"""
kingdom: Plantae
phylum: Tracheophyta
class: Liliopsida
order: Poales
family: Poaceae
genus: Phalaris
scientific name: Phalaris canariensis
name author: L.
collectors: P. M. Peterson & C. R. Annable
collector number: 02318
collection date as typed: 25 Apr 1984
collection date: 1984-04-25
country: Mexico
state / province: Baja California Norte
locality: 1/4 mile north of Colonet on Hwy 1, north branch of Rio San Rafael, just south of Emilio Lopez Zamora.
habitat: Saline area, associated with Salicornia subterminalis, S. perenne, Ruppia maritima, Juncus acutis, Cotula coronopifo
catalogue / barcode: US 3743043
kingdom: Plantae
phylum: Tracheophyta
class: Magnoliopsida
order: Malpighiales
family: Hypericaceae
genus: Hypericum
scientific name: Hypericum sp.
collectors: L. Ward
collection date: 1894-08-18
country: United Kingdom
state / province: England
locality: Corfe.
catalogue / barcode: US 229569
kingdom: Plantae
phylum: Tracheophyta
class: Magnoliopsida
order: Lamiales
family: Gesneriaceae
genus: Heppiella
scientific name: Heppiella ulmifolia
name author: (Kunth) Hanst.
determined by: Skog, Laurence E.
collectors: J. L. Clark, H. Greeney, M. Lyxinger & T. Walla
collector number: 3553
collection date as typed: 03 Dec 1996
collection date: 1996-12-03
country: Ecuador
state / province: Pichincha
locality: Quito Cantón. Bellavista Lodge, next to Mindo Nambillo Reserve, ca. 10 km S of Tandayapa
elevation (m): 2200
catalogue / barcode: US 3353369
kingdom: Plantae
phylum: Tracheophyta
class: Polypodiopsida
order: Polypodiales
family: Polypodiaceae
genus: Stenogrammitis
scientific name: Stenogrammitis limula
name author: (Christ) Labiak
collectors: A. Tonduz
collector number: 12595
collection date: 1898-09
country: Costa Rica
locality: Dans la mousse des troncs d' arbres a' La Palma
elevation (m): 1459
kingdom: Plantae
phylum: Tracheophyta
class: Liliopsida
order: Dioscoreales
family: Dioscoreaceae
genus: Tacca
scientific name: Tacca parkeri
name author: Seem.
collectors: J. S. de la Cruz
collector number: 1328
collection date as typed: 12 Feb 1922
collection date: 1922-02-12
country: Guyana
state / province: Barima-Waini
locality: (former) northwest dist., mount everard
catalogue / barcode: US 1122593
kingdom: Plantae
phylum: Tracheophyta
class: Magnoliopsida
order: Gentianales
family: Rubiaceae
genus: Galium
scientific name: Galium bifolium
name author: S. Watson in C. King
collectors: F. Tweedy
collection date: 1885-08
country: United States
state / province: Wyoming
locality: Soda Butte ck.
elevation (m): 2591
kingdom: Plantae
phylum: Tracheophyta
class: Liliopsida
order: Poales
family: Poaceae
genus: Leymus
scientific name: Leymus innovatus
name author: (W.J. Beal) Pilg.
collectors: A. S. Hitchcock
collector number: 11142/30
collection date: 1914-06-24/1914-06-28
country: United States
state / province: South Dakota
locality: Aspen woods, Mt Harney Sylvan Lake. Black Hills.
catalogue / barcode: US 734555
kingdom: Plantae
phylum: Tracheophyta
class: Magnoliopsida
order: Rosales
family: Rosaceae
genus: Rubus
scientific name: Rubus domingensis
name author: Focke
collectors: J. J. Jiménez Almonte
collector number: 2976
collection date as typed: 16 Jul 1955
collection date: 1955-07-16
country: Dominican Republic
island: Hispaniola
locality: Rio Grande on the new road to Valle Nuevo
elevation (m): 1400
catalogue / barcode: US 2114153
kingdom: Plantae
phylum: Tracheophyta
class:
"""
Consegna: Estrai tutte le righe qui sopra e trascrivile identiche, senza cambiare nulla.

Soluzione:
kingdom: Plantae
phylum: Tracheophyta
class: Liliopsida
order: Poales
family: Poaceae
genus: Phalaris
scientific name: Phalaris canariensis
name author: L.
collectors: P. M. Peterson & C. R. Annable
collector number: 02318
collection date as typed: 25 Apr 1984
collection date: 1984-04-25
country: Mexico
state / province: Baja California Norte
locality: 1/4 mile north of Colonet on Hwy 1, north branch of Rio San Rafael, just south of Emilio Lopez Zamora.
habitat: Saline area, associated with Salicornia subterminalis, S. perenne, Ruppia maritima, Juncus acutis, Cotula coronopifo
catalogue / barcode: US 3743043
kingdom: Plantae
phylum: Tracheophyta
class: Magnoliopsida
order: Malpighiales
family: Hypericaceae
genus: Hypericum
scientific name: Hypericum sp.
collectors: L. Ward
collection date: 1894-08-18
country: United Kingdom
state / province: England
locality: Corfe.
catalogue / barcode: US 229569
kingdom: Plantae
phylum: Tracheophyta
class: Magnoliopsida
order: Lamiales
family: Gesneriaceae
genus: Heppiella
scientific name: Heppiella ulmifolia
name author: (Kunth) Hanst.
determined by: Skog, Laurence E.
collectors: J. L. Clark, H. Greeney, M. Lyxinger & T. Walla
collector number: 3553
collection date as typed: 03 Dec 1996
collection date: 1996-12-03
country: Ecuador
state / province: Pichincha
locality: Quito Cantón. Bellavista Lodge, next to Mindo Nambillo Reserve, ca. 10 km S of Tandayapa
elevation (m): 2200
catalogue / barcode: US 3353369
kingdom: Plantae
phylum: Tracheophyta
class: Polypodiopsida
order: Polypodiales
family: Polypodiaceae
genus: Stenogrammitis
scientific name: Stenogrammitis limula
name author: (Christ) Labiak
collectors: A. Tonduz
collector number: 12595
collection date: 1898-09
country: Costa Rica
locality: Dans la mousse des troncs d' arbres a' La Palma
elevation (m): 1459
kingdom: Plantae
phylum: Tracheophyta
class: Liliopsida
order: Dioscoreales
family: Dioscoreaceae
genus: Tacca
scientific name: Tacca parkeri
name author: Seem.
collectors: J. S. de la Cruz
collector number: 1328
collection date as typed: 12 Feb 1922
collection date: 1922-02-12
country: Guyana
state / province: Barima-Waini
locality: (former) northwest dist., mount everard
catalogue / barcode: US 1122593
kingdom: Plantae
phylum: Tracheophyta
class: Magnoliopsida
order: Gentianales
family: Rubiaceae
genus: Galium
scientific name: Galium bifolium
name author: S. Watson in C. King
collectors: F. Tweedy
collection date: 1885-08
country: United States
state / province: Wyoming
locality: Soda Butte ck.
elevation (m): 2591
kingdom: Plantae
phylum: Tracheophyta
class: Liliopsida
order: Poales
family: Poaceae
genus: Leymus
scientific name: Leymus innovatus
name author: (W.J. Beal) Pilg.
collectors: A. S. Hitchcock
collector number: 11142/30
collection date: 1914-06-24/1914-06-28
country: United States
state / province: South Dakota
locality: Aspen woods, Mt Harney Sylvan Lake. Black Hills.
catalogue / barcode: US 734555
kingdom: Plantae
phylum: Tracheophyta
class: Magnoliopsida
order: Rosales
family: Rosaceae
genus: Rubus
scientific name: Rubus domingensis
name author: Focke
collectors: J. J. Jiménez Almonte
collector number: 2976
collection date as typed: 16 Jul 1955
collection date: 1955-07-16
country: Dominican Republic
island: Hispaniola
locality: Rio Grande on the new road to Valle Nuevo
elevation (m): 1400
catalogue / barcode: US 2114153
kingdom: Plantae
phylum: Tracheophyta
class:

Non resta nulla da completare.